Den Vorwurf übertriebener Niedlichkeit vieler Figuren könnte man auch gegen die Netflix-Serie der Autoren Jeffrey Addiss, Javier Grillo-Marxuach und Will Matthews vorbringen. Die allerdings hat viel mehr Zeit, die dunklen Seiten der Geschichte zu entwickeln und neben Knuffigkeit drastische Momente an Puppengewalt zu bieten.

Keine Überlebensgarantie

Der waltende Geist im Hintergrund ist Jim Hensons Tochter Lisa, die wohl zum Guten wie zum Bösen darauf geachtet hat, dass der Planet Thra und seine Bewohner nah an der einstigen Vision bleiben. Trotzdem merkt man immer wieder, dass ein paar Jahrzehnte vergangen sind, dass ein anderes Verständnis von Puppen-Action regiert: Regie führte Louis Leterrier, auf dessen Konto „The Transporter“ und „The Incredible Hulk“ gehen.

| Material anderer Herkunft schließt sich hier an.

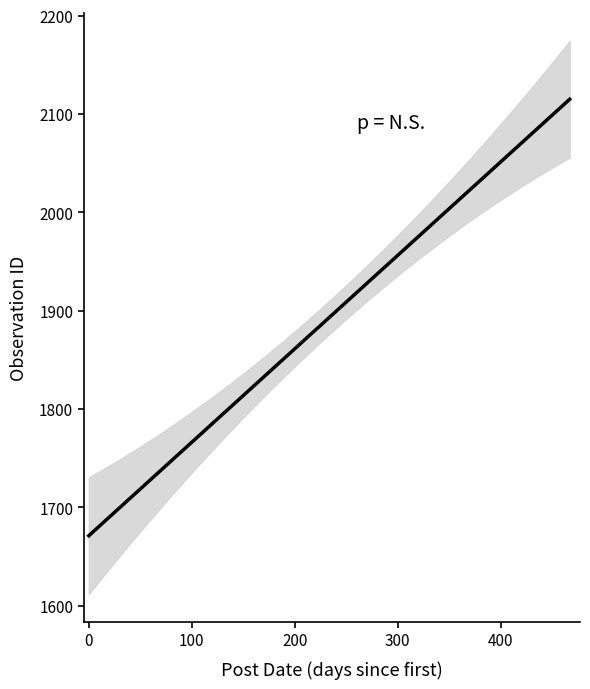

What is the maximum value shown in the chart?

2115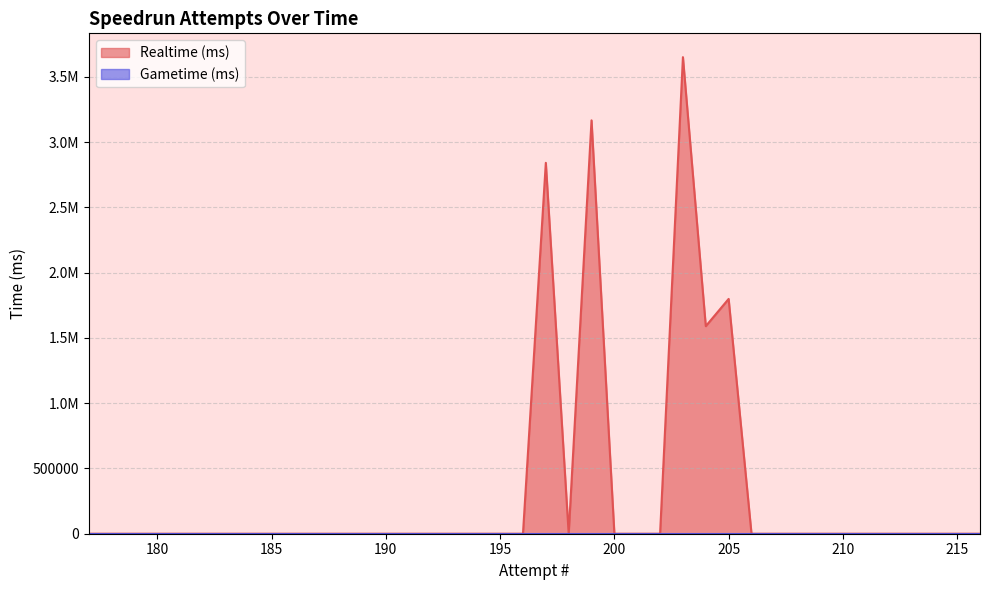

How many values exceed 0?

5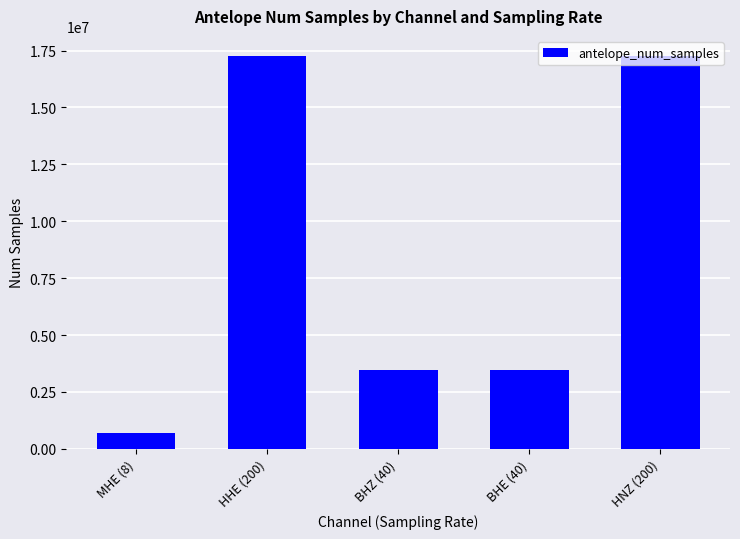

The chart shows a value of 3455999 at BHZ (40). True or false?

True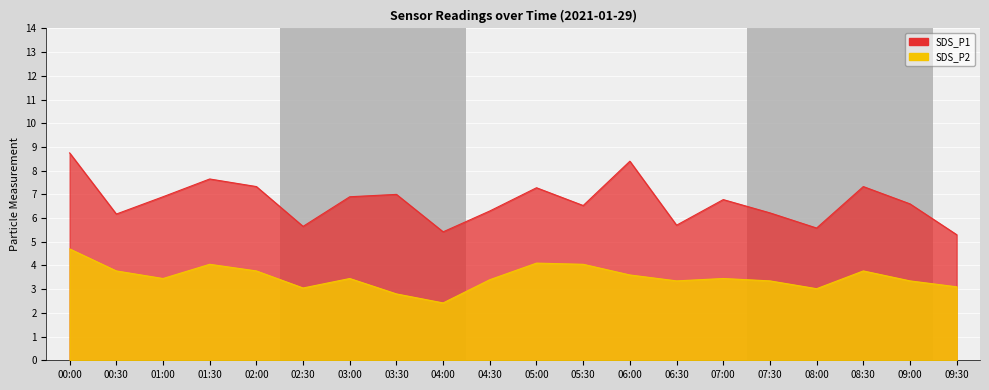

How many lines are shown in the chart?

2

So knuffig einige Figuren auch aussehen, man darf sich ihrer Schicksale nicht gewiss sein. Es gibt hier Todesfälle auch von Figuren, die als Sympathieträger aufgebaut wurden. Für kleinere Kinder ist die übrigens gut synchronisierte, im Original aber von Genre-Stars wie Mark Hamill gesprochene Serie entschieden nichts. Der manchmal bereits gezogene Vergleich mit „Game of Thrones“ ist zwar eher verwegen. Aber wer deftige Bösewichte mag, vom Genre ganz unabhängig, der wird an einem Besuch bei den Skeksen kaum vorbeikommen.